## Given text
Therefore, 75% of breast cancer deaths occurred in the 20% of women not regularly screened, while 25% of deaths occurred in the 80% regularly screened. If the 13 year mortality rate is 15% in the 192,740 women diagnosed with breast cancer in 2009, regularly screened women will have a 13 year breast cancer mortality rate of 5%, while unscreened women will have 56% mortality rate, similar to years prior to introduction of mammography.

Because of the age addition and the discussion of the Taskforce, here's another interesting facet of the argument that the taskforce didn't take into consideration: younger women who get cancer progress through the stages of the disease much more quickly. In fact, I've covered a lot of my misgivings about the taskforce's recommendations in the question about Evidence-Based Medicine, but here's a less anecdotal approach to the report.

So, again, it's a question about weighing the value of false positives vs false negatives (or no test at all). A false negative almost certainly means that the disease will be further progressed when (and if) it's caught, while a false positive means, physically, the harm of the mammogram (radiation), ultrasound if performed (negligible physical harm as the energies are diagnostic and not therapeutic), and the biopsy itself. Minimally invasive biopsies are drastically less physically damaging than previous techniques (and I can post slides showing the difference if that previous link isn't considered sufficient).

Throw into that calculus that the disease will progress faster in younger women, and while the taskforce is right that it's up to the patient to decide to get treated (and it always is), as a general rule, the more who are screened, the more who can be treated when the disease is in its early stages. The author of this article makes a much more compelling argument than I can, so I'll quote him directly:

Considering that the main harms of screening are the necessary follow-up steps, the main question is whether the benefits of screening women aged 40-49 are really worth the effort. The USPSTF determined that they are not. In doing so however, they do not really explain how they came to this decision. [...] However, treatments for younger women are often more successful than for older women and thus a more appropriate focus would be detection of invasive cancer – for which the difference between the age groups is not as impressively significant.[...] The harms are not greater for 40-49 year old woman than for their older counterparts, they are simply more prevalent, but coupled with the benefit of saving a life with a longer potential life expectancy.

We care about women in this group precisely because they are so young and the disease progresses through them more quickly. (more on this later)

## Your goal
Copy out part of the breast cancer screening text word for word, starting with the words "Because of the" and ending after "to the report.".

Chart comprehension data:
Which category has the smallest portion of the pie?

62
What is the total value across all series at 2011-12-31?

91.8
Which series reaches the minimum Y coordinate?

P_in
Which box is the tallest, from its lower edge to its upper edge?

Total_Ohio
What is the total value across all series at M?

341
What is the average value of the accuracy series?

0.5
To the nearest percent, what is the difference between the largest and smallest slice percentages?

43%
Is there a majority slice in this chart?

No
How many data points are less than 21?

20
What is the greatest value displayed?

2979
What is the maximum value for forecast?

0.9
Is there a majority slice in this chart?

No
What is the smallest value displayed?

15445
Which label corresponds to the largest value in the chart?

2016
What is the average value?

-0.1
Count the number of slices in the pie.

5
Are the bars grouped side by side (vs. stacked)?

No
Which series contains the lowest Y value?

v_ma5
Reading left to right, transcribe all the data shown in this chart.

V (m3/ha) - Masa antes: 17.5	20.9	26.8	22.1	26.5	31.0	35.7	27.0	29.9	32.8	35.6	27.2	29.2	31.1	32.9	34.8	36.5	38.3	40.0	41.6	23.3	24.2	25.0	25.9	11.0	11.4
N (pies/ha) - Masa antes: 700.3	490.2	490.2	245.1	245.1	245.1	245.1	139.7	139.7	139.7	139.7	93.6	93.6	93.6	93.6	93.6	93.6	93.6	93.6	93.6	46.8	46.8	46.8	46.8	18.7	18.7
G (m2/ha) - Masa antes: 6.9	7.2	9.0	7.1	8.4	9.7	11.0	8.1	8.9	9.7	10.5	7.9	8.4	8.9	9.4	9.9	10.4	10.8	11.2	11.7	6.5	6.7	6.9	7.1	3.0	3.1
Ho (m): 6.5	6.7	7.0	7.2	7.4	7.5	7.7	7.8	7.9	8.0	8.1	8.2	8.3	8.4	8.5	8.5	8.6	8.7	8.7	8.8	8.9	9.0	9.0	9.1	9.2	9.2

## Answer to the exercise
Because of the age addition and the discussion of the Taskforce, here's another interesting facet of the argument that the taskforce didn't take into consideration: younger women who get cancer progress through the stages of the disease much more quickly. In fact, I've covered a lot of my misgivings about the taskforce's recommendations in the question about Evidence-Based Medicine, but here's a less anecdotal approach to the report.